Of course, surrogacy isn't an entirely logic driven endeavor. There are issues of the heart, trust, and love involved in all of it in ways that are much more complicated than I had anticipated. I think the best way to describe this part of the process would be to compare it to a romantic relationship in fast forward. You meet someone, you start to get to know them, you talk about things like birthing processes (natural? vaginal? c-section? vbac?) and philosophies of life (abortion? selective reduction?). You talk about your health, your families' health, your financial situation, all leading up to getting someone pregnant and delivering your child. For me, this is someone who will always have to be a part of my life and of the life of my child. This is someone that I have to be certain is worthy of being introduced to and involved in the life of the lowercase as well as my future child (or children). I want her to be someone who we'd enjoy meeting somewhere for a vacation together...essentially like adding another aunt to the family.
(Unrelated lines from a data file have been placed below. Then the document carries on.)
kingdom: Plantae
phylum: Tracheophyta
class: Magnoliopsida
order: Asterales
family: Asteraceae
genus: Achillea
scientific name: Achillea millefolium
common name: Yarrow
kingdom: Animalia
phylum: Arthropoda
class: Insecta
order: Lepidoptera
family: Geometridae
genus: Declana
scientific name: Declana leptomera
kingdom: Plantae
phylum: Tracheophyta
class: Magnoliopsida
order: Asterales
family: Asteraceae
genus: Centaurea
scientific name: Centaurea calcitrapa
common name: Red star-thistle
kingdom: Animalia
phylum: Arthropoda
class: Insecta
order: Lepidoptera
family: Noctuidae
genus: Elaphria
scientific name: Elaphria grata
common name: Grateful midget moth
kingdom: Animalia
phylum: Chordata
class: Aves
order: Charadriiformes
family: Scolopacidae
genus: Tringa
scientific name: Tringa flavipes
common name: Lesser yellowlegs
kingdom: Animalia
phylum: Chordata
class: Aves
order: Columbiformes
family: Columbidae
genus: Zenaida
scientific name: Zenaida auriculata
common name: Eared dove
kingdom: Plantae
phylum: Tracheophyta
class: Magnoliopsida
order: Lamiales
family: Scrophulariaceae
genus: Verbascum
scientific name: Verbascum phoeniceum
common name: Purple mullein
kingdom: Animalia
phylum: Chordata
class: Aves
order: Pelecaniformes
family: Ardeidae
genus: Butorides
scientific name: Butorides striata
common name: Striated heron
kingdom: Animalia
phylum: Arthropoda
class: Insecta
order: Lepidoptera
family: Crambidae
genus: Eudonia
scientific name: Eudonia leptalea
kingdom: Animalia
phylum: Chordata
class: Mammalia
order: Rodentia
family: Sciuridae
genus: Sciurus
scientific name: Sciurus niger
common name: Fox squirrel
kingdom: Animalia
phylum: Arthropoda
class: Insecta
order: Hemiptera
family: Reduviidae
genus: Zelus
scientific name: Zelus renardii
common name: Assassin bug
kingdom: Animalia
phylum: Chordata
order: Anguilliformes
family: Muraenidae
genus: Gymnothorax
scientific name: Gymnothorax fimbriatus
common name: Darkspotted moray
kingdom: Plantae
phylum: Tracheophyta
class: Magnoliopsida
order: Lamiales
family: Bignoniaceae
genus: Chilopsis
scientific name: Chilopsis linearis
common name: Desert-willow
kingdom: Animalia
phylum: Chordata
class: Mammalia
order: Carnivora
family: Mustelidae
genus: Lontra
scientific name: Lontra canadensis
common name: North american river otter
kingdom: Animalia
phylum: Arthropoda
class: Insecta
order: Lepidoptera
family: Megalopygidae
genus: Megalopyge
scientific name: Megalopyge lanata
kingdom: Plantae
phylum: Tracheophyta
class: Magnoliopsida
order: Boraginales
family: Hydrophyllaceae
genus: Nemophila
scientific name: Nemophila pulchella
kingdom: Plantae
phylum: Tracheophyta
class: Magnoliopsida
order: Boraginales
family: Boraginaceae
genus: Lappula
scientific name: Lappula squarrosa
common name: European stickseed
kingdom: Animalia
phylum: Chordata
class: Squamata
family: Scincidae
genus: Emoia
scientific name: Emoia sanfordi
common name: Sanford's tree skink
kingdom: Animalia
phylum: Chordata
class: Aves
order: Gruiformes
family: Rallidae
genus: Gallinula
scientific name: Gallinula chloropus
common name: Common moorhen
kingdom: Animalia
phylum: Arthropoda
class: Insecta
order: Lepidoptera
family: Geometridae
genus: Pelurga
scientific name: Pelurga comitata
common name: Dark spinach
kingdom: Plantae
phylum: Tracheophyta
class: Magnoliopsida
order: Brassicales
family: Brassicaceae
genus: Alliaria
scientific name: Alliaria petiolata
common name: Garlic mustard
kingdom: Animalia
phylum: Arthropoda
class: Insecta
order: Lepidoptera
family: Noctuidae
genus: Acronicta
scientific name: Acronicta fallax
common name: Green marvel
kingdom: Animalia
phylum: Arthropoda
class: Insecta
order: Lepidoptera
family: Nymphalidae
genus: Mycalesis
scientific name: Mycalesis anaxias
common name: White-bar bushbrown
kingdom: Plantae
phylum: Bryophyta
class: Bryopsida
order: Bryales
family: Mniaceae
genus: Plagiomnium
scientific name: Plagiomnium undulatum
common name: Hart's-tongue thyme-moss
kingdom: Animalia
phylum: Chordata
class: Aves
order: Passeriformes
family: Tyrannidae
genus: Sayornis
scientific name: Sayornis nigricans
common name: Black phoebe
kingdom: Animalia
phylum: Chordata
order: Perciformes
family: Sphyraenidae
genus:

So when I find someone who, to this point seems like someone who could fill that role? I worry that she might find someone else that she thinks would fill that role better for her. It's something that she could very well do (I don't know how many intended parents she's talking to and have been too chickenshit to ask). And of course, we've been talking less than a month and neither of us are looking to move forward until winter (she wants a VBAC but isn't cleared to do so until then; we don't have the money to do so until then) so there are still a lot of things that could change about the way we both feel as we get closer to that point. Still, right now? I'm a ball of nerves!